══ Text section ══
[Top][All Lists]
[Date Prev][Date Next][Thread Prev][Thread Next][Date Index][Thread Index]
[Groff] Re: non-ASCII chars and grohtml
From: |
Gaius Mulley |
Subject: |
[Groff] Re: non-ASCII chars and grohtml |
Date: |
24 Nov 2004 12:06:41 +0000 |
User-agent: |
Gnus/5.09 (Gnus v5.9.0) Emacs/21.2 |
Werner LEMBERG <address@hidden> writes:
> Gaius,
>
>
> if I say
>
> \X'html:ü'
>
> I get
>
> x X html:ü
>
> in the intermediate troff output file. With other words, the \X
> escape passes `ü' unmodified. This is a problem, since grohtml
> expects ASCII input only. We have no possibility in GNU troff to
> convert `ü' to `\[:u]' in the `mouth' (to use TeX's terminology), so I
> suggest that you add a warning to grohtml, something like this:
>
> Charset `US-ASCII' doesn't contain character code 0xFC (`ü')
ok
> Additionally, we need a new tag `html:charset' which sets the
> `charset' attribute in the <meta> command. Then a string
> `.input-encoding' (the leading dot shall indicate that this string is
> meant as read-only) should be added to the latinX.tmac files which can
> be used in www.tmac to set the tag automatically:
>
> .tag "html:charset \*[.input-encoding]
>
> The whole issue is a bit tricky; for example, I suggest to allow at
> most one call to `.tag html:charset...' for simplicity. Another
> problem is how to determine the valid character ranges -- shall this
> be built into grohtml? Or shall my proposed html:charset tag look
> like this:
>
> html:charset <name> <start1> <end1> <start2> <end2> ...
═══
══ Provided material ══
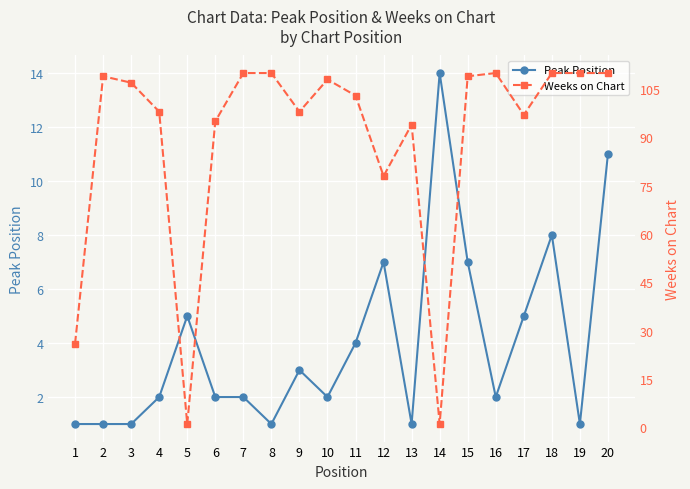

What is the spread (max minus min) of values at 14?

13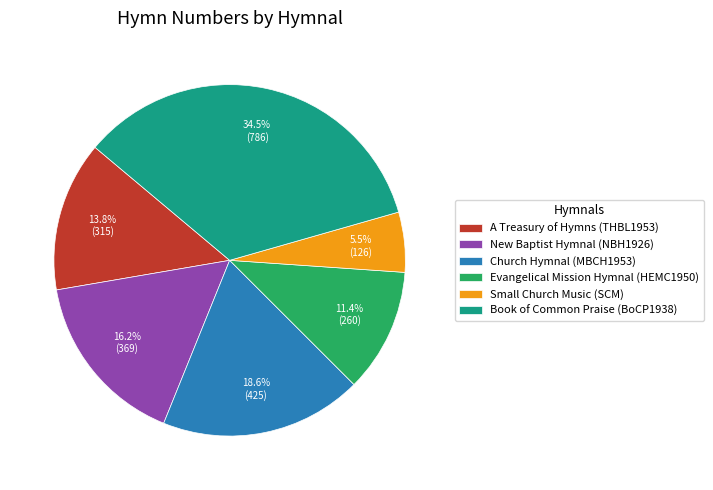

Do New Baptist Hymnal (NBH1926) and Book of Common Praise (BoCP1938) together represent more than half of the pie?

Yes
═══
**Task statement:**
Reproduce the mailing-list message on non-ASCII characters and grohtml in full, character for character.

**Task result:**
[Top][All Lists]
[Date Prev][Date Next][Thread Prev][Thread Next][Date Index][Thread Index]
[Groff] Re: non-ASCII chars and grohtml
From: |
Gaius Mulley |
Subject: |
[Groff] Re: non-ASCII chars and grohtml |
Date: |
24 Nov 2004 12:06:41 +0000 |
User-agent: |
Gnus/5.09 (Gnus v5.9.0) Emacs/21.2 |
Werner LEMBERG <address@hidden> writes:
> Gaius,
>
>
> if I say
>
> \X'html:ü'
>
> I get
>
> x X html:ü
>
> in the intermediate troff output file. With other words, the \X
> escape passes `ü' unmodified. This is a problem, since grohtml
> expects ASCII input only. We have no possibility in GNU troff to
> convert `ü' to `\[:u]' in the `mouth' (to use TeX's terminology), so I
> suggest that you add a warning to grohtml, something like this:
>
> Charset `US-ASCII' doesn't contain character code 0xFC (`ü')
ok
> Additionally, we need a new tag `html:charset' which sets the
> `charset' attribute in the <meta> command. Then a string
> `.input-encoding' (the leading dot shall indicate that this string is
> meant as read-only) should be added to the latinX.tmac files which can
> be used in www.tmac to set the tag automatically:
>
> .tag "html:charset \*[.input-encoding]
>
> The whole issue is a bit tricky; for example, I suggest to allow at
> most one call to `.tag html:charset...' for simplicity. Another
> problem is how to determine the valid character ranges -- shall this
> be built into grohtml? Or shall my proposed html:charset tag look
> like this:
>
> html:charset <name> <start1> <end1> <start2> <end2> ...